**What you are asked to do**
Every line that includes the word "receptor" needs to be copied from the listing.

**Supplied records**
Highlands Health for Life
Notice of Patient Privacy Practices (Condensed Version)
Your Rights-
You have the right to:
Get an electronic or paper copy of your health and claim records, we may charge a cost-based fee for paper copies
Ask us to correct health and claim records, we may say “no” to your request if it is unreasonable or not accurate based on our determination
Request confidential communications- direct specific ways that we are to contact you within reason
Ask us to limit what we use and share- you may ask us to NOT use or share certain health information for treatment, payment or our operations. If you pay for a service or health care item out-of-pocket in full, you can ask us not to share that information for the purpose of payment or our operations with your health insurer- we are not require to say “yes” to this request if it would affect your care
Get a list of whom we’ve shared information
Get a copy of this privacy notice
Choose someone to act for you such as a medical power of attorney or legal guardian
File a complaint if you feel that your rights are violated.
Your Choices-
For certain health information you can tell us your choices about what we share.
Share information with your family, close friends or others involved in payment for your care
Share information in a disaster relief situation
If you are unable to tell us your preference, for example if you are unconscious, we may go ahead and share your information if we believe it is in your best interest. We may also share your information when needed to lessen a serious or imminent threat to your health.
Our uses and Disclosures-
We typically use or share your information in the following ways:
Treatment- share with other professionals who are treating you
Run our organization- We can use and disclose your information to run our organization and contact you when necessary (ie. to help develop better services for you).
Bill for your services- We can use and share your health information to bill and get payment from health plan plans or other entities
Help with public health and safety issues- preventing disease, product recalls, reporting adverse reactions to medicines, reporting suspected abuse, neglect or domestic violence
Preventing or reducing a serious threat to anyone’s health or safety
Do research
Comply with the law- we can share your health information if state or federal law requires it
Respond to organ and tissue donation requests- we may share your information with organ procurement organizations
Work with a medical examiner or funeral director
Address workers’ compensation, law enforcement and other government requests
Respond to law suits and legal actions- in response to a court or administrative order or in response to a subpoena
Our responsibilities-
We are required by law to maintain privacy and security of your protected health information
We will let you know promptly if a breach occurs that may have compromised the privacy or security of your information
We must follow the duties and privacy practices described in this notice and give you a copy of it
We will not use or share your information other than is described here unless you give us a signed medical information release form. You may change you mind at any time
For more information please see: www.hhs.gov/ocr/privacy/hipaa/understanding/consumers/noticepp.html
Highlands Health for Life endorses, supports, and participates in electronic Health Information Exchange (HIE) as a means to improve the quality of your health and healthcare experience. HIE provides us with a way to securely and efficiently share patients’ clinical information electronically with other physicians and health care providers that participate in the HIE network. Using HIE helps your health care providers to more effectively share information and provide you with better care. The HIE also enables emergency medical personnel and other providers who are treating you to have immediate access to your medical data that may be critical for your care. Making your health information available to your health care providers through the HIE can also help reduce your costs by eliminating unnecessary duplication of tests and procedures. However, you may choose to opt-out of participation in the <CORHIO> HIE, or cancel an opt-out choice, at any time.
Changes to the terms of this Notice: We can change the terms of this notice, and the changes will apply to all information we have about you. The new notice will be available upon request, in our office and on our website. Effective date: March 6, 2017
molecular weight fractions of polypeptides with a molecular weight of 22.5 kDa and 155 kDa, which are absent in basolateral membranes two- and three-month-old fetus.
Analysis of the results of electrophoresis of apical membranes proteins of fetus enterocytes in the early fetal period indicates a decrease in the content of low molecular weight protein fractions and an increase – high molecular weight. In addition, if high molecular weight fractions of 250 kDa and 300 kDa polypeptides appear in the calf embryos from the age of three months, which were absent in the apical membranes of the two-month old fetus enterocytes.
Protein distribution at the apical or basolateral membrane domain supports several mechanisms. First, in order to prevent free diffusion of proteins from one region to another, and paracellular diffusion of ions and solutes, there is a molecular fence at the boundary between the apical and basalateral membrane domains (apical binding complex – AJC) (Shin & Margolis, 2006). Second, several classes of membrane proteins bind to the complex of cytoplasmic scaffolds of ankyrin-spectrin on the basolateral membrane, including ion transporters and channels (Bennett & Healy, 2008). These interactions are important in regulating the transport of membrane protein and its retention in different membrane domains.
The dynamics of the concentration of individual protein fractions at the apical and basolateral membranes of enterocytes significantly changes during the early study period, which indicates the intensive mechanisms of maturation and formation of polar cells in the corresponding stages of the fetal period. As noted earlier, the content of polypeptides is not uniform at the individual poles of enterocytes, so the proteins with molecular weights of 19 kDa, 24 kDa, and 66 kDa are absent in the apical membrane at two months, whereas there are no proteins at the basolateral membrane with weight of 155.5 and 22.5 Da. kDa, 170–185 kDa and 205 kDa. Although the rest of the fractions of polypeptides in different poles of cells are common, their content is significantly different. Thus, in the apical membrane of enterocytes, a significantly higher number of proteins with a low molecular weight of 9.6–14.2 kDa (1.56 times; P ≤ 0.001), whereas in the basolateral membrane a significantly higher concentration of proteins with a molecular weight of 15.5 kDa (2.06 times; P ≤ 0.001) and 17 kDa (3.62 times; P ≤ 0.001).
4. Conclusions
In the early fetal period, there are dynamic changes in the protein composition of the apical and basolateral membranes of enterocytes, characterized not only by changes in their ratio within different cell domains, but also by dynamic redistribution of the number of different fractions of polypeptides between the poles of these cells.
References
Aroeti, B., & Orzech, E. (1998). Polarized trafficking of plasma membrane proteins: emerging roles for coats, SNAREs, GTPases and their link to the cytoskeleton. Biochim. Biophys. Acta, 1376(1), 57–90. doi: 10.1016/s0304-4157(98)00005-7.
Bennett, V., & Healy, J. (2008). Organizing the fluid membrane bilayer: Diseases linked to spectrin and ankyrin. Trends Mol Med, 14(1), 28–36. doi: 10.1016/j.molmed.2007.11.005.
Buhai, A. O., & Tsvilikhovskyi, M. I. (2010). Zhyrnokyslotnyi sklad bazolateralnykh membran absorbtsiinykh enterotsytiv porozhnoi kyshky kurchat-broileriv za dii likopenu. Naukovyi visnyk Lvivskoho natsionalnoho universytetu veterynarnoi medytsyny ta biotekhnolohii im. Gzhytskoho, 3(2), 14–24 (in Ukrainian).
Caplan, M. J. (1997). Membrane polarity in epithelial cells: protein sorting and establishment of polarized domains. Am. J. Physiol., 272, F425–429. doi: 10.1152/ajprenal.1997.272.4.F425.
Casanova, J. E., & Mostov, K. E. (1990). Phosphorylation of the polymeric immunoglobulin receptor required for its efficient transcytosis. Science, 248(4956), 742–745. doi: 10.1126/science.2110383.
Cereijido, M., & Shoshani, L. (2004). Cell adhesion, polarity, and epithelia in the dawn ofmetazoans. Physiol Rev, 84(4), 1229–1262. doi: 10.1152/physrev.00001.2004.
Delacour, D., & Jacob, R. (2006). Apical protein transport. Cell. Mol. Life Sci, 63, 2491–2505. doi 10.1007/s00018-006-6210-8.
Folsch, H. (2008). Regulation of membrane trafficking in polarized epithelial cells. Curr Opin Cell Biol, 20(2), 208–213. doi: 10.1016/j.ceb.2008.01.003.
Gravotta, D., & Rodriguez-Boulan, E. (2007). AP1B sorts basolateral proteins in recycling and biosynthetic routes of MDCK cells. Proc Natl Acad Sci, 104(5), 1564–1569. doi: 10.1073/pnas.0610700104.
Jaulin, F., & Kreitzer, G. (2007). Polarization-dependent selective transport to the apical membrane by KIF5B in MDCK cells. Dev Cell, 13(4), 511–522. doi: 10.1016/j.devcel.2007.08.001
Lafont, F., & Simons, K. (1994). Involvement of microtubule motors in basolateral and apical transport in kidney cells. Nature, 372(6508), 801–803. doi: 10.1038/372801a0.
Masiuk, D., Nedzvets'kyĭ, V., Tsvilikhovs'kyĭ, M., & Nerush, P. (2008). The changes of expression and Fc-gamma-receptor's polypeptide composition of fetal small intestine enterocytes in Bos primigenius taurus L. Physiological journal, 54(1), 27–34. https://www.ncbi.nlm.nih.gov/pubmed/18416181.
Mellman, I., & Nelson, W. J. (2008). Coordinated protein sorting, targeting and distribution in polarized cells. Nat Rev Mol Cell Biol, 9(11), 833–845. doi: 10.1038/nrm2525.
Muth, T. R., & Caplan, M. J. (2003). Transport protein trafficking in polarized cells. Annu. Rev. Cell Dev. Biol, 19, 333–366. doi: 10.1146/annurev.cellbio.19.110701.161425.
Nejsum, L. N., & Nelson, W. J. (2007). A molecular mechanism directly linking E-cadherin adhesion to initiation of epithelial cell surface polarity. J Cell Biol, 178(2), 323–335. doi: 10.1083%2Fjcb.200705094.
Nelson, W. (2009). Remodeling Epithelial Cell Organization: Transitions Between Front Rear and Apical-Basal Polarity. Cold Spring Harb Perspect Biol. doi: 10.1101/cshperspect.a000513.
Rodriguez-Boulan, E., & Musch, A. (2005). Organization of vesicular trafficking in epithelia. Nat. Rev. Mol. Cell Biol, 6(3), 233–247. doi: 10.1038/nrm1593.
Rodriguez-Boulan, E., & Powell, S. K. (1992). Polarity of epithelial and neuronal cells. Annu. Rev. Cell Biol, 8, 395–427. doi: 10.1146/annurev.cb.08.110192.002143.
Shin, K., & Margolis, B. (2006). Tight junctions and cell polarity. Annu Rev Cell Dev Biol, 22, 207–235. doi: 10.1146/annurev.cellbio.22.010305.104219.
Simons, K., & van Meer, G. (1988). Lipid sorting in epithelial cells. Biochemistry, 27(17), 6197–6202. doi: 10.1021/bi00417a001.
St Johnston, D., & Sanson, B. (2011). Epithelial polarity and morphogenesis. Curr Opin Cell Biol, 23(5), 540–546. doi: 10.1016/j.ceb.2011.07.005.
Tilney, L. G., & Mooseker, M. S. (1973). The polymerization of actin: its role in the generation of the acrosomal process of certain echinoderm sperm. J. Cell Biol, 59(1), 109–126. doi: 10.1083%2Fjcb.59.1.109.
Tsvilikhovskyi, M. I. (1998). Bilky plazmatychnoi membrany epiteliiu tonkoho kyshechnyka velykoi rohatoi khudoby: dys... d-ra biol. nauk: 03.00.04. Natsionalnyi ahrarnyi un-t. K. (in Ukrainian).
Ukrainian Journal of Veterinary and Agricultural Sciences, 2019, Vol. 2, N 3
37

**Answer area**
Casanova, J. E., & Mostov, K. E. (1990). Phosphorylation of the polymeric immunoglobulin receptor required for its efficient transcytosis. Science, 248(4956), 742–745. doi: 10.1126/science.2110383.
Masiuk, D., Nedzvets'kyĭ, V., Tsvilikhovs'kyĭ, M., & Nerush, P. (2008). The changes of expression and Fc-gamma-receptor's polypeptide composition of fetal small intestine enterocytes in Bos primigenius taurus L. Physiological journal, 54(1), 27–34. https://www.ncbi.nlm.nih.gov/pubmed/18416181.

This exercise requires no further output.